Priscila Monteiro, consultora pedagógica da Fundação Victor Civita, observa que o prejuízo vai além do incômodo provocado pela sujeira. “A escola é o primeiro espaço social que a criança frequenta. Se ninguém garante sua limpeza, a mensagem transmitida é que não precisa jogar o lixo no lixo nem cuidar do que é público.” Priscila atribui ao governo e à Sabesp a culpa pelas iniciativas equivocadas dos gestores: “O diretor manda a criança voltar para casa porque é a medida que ele conhece. Todos  estariam mais preparados para lidar com a falta de água se desde o começo o poder público tivesse falado abertamente sobre o assunto”.

Mais uma lição

A crise revela também a incapacidade das escolas para preparar os alunos para o uso racional da água, o que teria impactos importantes na rotina das famílias, como explica Luciana Hubner, diretora de relacionamento e implementação da Abramundo Educacional. Segundo ela, a abordagem sobre a economia da água quase sempre é feita sob a forma de campanhas pontuais, que não alteram a rotina e as práticas da própria escola, levando a crer que gastar menos água não é algo desejável o ano todo, mas só durante a campanha.

A longo prazo, porém, o mais grave talvez seja a falta de investimento na estrutura das escolas para a economia permanente de água. Em 2003, quando Flávio Augusto Scherer finalizou sua dissertação de mestrado – Uso Racional da Água em Escolas Públicas: Diretrizes para Secretarias de Educação – na Escola Politécnica da Universidade de São Paulo, já se previa a escassez de água em São Paulo. De acordo com ele, o ideal seria incluir mudanças nos sistemas hidráulicos nos programas de uso racional da água, coisa que a grande maioria das cidades e dos estados não faz. Em São Paulo, a secretaria estadual acordou com a Sabesp a adesão de 600 escolas ao Pura (Programa Racional de Uso de Água) para reparos e construção de cisternas em algumas unidades, mas ainda é pouco diante das 5.300 escolas da rede.

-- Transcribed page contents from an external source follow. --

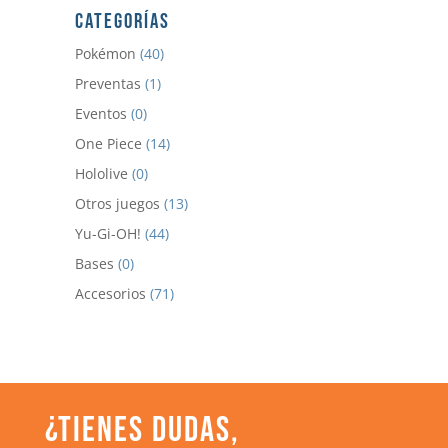
CATEGORÍAS
Pokémon
(40)
Preventas
(1)
Eventos
(0)
One Piece
(14)
Hololive
(0)
Otros juegos
(13)
Yu-Gi-OH!
(44)
Bases
(0)
Accesorios
(71)
¿TIENES DUDAS,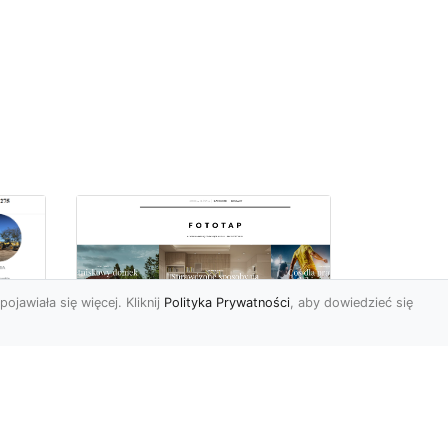
pojawiała się więcej. Kliknij
Polityka Prywatności
, aby dowiedzieć się
–
Chcesz mieć owe
okno na świat? Nie ma
-
problemu!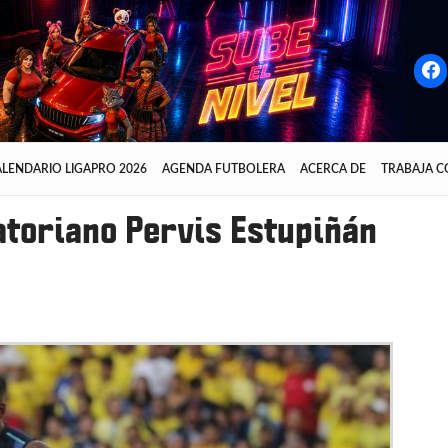
LENDARIO LIGAPRO 2026
AGENDA FUTBOLERA
ACERCA DE
TRABAJA 
atoriano Pervis Estupiñán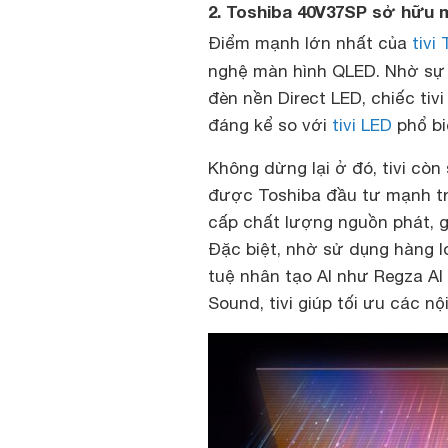
2. Toshiba 40V37SP sở hữu m
Điểm mạnh lớn nhất của
tivi
nghệ màn hình QLED. Nhờ sự
đèn nền Direct LED, chiếc tiv
đáng kể so với
tivi LED
phổ bi
Không dừng lại ở đó, tivi cò
được Toshiba đầu tư mạnh tro
cấp chất lượng nguồn phát, g
Đặc biệt, nhờ sử dụng hàng l
tuệ nhân tạo AI như Regza AI 
Sound, tivi giúp tối ưu các n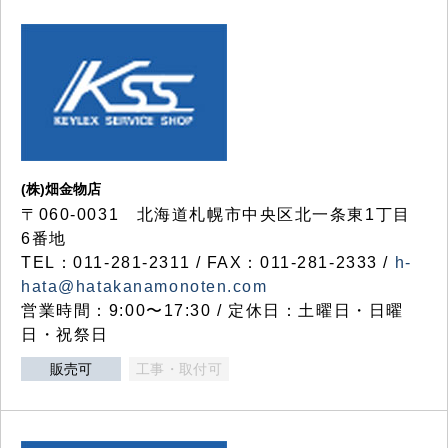
(株)畑金物店
〒060-0031 北海道札幌市中央区北一条東1丁目
6番地
TEL：011-281-2311 / FAX：011-281-2333 /
h-
hata@hatakanamonoten.com
営業時間：9:00〜17:30 / 定休日：土曜日・日曜
日・祝祭日
販売可
工事・取付可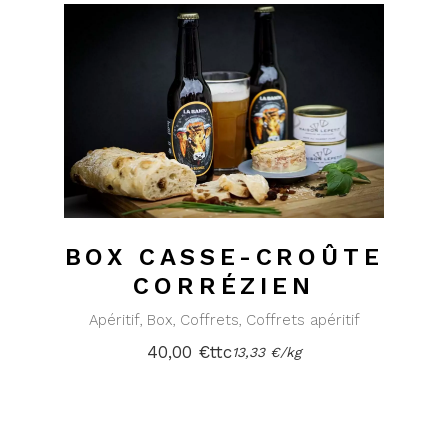
BOX CASSE-CROÛTE
CORRÉZIEN
Apéritif
Box
Coffrets
Coffrets apéritif
40,00
€
ttc
13,33
€
/
kg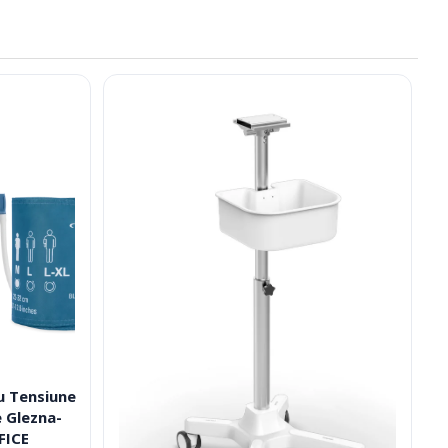
u Tensiune
e Glezna-
FICE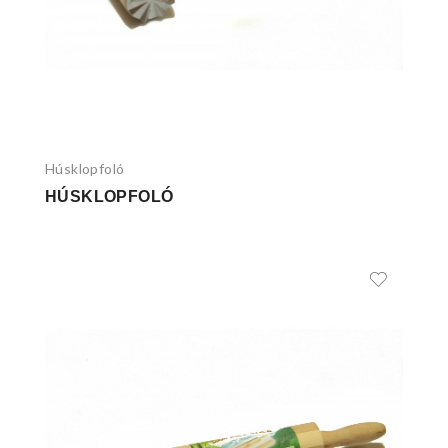
Húsklopfoló
HÚSKLOPFOLÓ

Flávio costuma ouvir as mesmas objeções quando apresenta às prefeituras a proposta desenvolvida no mestrado. “Eles se preocupam com quanto vai custar e se vai ficar pronto na sua gestão; se não gerar dividendos políticos, acham que não vale a pena.” Para o engenheiro, as ações de prevenção têm de ser vistas como contribuição de longo prazo para o meio ambiente, para as contas públicas e também para uma sociedade mais saudável e preparada para lidar com escassez de recursos. Segundo dados da própria Sabesp, hoje estamos numa situação pior do que há um ano. A primeira semana de agosto já teve menos chuvas do que no mesmo período de 2014, o ano mais seco vivido pelo estado. Não há mudanças de atitude do poder público no horizonte.